Executive Staffing Recruiters Say Sleepy Employees Often Equal Sleepy Profits
We all know that a well-rested employee is a happier, healthier, more productive employee. However, executive staffing recruiters are noticing a trend: today’s fast-paced, always-available-via-technology lifestyle is leaving many employees sleep deprived and dragging through the workday.
Even minor sleep deprivation impairs memory and cognitive function, increases stress and risk of injury, and lowers productivity. In fact, job consultants estimate that lack of sleep costs businesses as much as $63 billion per year.
Why Is Sleep So Important?
Sleep cleanses toxic proteins from the brain. Sleeping less than the recommended minimum of seven hours per night means that the brain isn’t able to adequately cleanse the brain. Recurring sleep deprivation is also linked to a variety of serious health conditions including Type 2 diabetes, obesity, heart attacks, and strokes.
If that’s not enough, start watching out for droopy eyelids: lack of sleep increases cortisol production, which accelerates the aging process.
Work Naps Are Catching On
Companies like Google, Hubspot, and Zappos have recognized sleep’s positive impact on productivity, absenteeism, and overall job satisfaction and are now encouraging staffers to take nap breaks.

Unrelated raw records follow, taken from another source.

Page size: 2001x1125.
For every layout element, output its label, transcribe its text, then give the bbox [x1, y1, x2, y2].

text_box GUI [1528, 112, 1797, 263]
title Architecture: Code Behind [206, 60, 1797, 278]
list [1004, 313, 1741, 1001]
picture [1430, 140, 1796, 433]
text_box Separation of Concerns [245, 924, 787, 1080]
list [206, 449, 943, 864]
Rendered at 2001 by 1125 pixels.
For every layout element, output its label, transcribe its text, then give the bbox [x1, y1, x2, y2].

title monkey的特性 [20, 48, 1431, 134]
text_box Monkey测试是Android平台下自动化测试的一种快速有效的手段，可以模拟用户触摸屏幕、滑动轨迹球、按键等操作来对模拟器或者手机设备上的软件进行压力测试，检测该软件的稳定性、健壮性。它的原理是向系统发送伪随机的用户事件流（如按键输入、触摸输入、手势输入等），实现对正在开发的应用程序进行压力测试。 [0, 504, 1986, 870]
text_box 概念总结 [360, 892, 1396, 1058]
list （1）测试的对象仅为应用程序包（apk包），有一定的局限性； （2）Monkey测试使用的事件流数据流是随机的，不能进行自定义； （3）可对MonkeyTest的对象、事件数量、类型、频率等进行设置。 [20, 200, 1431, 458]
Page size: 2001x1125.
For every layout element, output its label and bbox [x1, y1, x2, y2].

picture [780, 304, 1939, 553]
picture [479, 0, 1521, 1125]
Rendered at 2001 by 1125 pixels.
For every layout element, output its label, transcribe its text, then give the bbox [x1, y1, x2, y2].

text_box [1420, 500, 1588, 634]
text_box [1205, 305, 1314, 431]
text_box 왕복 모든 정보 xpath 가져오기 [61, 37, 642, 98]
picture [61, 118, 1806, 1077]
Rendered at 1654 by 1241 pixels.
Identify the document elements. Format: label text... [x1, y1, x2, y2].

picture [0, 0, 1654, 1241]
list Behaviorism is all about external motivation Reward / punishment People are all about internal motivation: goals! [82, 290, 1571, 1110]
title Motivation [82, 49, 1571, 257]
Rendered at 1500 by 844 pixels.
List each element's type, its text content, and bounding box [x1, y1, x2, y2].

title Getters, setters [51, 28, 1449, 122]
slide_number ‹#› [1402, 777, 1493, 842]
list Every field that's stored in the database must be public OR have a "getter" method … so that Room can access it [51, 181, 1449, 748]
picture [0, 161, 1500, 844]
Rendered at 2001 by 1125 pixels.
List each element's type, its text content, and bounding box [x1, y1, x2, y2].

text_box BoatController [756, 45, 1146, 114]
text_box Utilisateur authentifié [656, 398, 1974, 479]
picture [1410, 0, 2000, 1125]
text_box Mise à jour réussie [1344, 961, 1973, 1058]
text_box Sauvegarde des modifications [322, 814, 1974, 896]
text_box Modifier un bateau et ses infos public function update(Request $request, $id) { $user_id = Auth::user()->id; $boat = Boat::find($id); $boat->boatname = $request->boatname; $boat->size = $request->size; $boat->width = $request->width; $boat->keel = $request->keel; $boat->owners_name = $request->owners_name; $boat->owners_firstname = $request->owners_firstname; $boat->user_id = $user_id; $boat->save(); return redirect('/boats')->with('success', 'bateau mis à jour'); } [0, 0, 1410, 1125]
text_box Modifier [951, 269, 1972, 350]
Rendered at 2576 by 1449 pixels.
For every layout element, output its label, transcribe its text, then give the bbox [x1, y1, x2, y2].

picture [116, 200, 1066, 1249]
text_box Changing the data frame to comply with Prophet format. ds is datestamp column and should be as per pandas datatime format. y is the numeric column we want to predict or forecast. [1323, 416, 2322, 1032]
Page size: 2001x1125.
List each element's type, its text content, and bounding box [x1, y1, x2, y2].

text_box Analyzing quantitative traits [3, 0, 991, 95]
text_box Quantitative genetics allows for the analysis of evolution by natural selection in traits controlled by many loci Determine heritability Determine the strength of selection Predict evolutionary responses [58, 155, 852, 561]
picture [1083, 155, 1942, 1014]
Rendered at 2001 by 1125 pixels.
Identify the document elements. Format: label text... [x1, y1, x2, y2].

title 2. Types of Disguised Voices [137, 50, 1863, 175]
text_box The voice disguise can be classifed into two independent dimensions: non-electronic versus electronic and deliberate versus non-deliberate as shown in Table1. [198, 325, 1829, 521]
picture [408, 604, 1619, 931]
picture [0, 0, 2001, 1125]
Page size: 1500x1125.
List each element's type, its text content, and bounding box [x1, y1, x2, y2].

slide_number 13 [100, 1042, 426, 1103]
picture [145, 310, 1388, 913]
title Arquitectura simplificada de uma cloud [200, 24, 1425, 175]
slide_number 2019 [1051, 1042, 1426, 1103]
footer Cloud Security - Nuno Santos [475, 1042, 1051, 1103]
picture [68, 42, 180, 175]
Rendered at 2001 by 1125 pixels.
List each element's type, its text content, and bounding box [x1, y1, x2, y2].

Science backs this up: naps taken between 1:00 and 3:00 PM align with the body’s natural circadian rhythm, and just twenty minutes of shut-eye can restore focus and productivity. A 2008 study found that naps can be more powerful than caffeine, and a NASA study found that 26 minutes of naptime resulted in a 34% increase in productivity and 54% increase in alertness.
Create Your Own Nap Room
If your staff is sleepy, our executive staffing recruiters recommend that you take a cue from companies like Google and create a nap room in your office. It doesn’t need to be elaborate – a few cots or comfortable couches will get the job done. Or consider using hammocks like Hubspot does.
Because napping in the workplace is such a cultural shift from previous decades, it may take some encouragement to get your staff on board. Our placement consultants have seen the best results in companies that ask their CEO’s or management teams to lead by example. If key players openly use nap rooms as a way to bolster their energy, employees will soon follow suit.
It’s important to ensure that nap rooms aren’t abused, however. Job consultants recommend that employees sleep for 30 minutes or less, as longer naps can leave them feeling groggy due to the body’s transition to deep sleep modes. A short nap will rejuvenate your staff and still leave them plenty of time to meet deadlines.